Additional metadata parameters: `type`, `link`, `localisation`, `manager_id`, `owner_id`, `tag_ids`, `doc_ids`, `start_date`, `end_date`, `updating_each`, `no_more_update`

### `Catalog.add_database()`

```python
catalog.add_database(connection, folder=None, *, schema=None, include=None,
                     exclude=None, infer_stats=True, sample_size=None,
                     group_by_prefix=True, prefix_min_tables=2, quiet=None)
```

| Parameter           | Type                | Default  | Description                            |
| ------------------- | ------------------- | -------- | -------------------------------------- |
| `connection`        | `str`               | required | Connection string (see formats below)  |
| `folder`            | `Folder \| None`    | `None`   | Custom root folder                     |
| `schema`            | `str \| None`       | `None`   | Specific schema to scan                |
| `include`           | `list[str] \| None` | `None`   | Table name patterns to include         |
| `exclude`           | `list[str] \| None` | `None`   | Table name patterns to exclude         |
| `infer_stats`       | `bool`              | `True`   | Compute column statistics              |
| `sample_size`       | `int \| None`       | `None`   | Limit rows for stats (large tables)    |
| `group_by_prefix`   | `bool \| str`       | `True`   | Group tables by prefix into subfolders |
| `prefix_min_tables` | `int`               | `2`      | Min tables to form a prefix group      |
| `quiet`             | `bool \| None`      | `None`   | Override catalog quiet setting         |

**Connection string formats:**

- SQLite: `sqlite:///path/to/db.sqlite`
- PostgreSQL: `postgresql://user:pass@host:5432/database`
- MySQL: `mysql://user:pass@host:3306/database`
- Oracle: `oracle://user:pass@host:1521/service_name`
- SQL Server: `mssql://user:pass@host:1433/database`

### `Catalog.export_db()`

```python
catalog.export_db(output_dir, quiet=None)
```

Exports JSON metadata files to `output_dir` (for use with existing datannur instance).

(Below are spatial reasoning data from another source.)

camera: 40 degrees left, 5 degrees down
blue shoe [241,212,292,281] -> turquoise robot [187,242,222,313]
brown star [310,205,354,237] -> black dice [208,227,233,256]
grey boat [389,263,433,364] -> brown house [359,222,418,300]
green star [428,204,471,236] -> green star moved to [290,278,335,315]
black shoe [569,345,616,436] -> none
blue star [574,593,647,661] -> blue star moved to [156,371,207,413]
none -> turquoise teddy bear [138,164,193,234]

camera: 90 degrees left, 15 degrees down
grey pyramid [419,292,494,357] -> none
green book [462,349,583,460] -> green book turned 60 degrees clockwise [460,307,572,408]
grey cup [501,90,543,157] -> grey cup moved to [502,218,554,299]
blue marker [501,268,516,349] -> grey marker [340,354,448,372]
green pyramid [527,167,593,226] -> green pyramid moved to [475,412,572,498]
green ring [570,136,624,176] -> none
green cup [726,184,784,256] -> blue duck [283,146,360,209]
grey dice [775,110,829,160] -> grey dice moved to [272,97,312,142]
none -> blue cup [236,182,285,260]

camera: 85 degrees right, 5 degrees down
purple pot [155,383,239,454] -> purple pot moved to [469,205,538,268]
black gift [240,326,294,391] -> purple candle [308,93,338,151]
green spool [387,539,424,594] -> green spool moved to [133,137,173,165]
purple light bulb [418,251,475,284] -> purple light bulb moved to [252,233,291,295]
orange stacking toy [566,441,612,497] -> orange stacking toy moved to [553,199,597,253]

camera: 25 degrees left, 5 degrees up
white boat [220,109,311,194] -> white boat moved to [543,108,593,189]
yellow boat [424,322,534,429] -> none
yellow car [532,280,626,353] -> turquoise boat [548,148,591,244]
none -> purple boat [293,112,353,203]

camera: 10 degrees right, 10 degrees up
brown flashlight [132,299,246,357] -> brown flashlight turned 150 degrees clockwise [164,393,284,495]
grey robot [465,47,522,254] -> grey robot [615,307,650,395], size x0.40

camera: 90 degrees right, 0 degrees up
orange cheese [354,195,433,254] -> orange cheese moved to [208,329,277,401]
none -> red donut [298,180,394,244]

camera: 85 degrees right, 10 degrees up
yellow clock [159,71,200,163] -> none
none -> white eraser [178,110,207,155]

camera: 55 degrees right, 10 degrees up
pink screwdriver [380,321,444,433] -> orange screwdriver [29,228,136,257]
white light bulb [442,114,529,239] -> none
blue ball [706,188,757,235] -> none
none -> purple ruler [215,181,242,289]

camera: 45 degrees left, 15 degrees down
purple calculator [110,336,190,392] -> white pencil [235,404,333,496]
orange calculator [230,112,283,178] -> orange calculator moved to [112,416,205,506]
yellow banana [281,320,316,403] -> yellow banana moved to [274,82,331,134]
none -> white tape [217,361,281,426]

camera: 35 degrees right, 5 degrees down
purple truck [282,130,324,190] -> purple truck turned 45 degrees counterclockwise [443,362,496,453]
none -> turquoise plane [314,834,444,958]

### `Catalog.export_app()`

```python
catalog.export_app(output_dir, open_browser=False, quiet=None)
```

Exports complete standalone datannur app with data to `output_dir`.

### `Folder`

```python
Folder(id, name=None, description=None, parent_id=None, type=None, data_path=None)
```

| Parameter     | Type          | Description       |
| ------------- | ------------- | ----------------- |
| `id`          | `str`         | Unique identifier |
| `name`        | `str \| None` | Display name      |
| `description` | `str \| None` | Description       |
| `parent_id`   | `str \| None` | Parent folder ID  |

## License

MIT License - see the [LICENSE](LICENSE) file for details.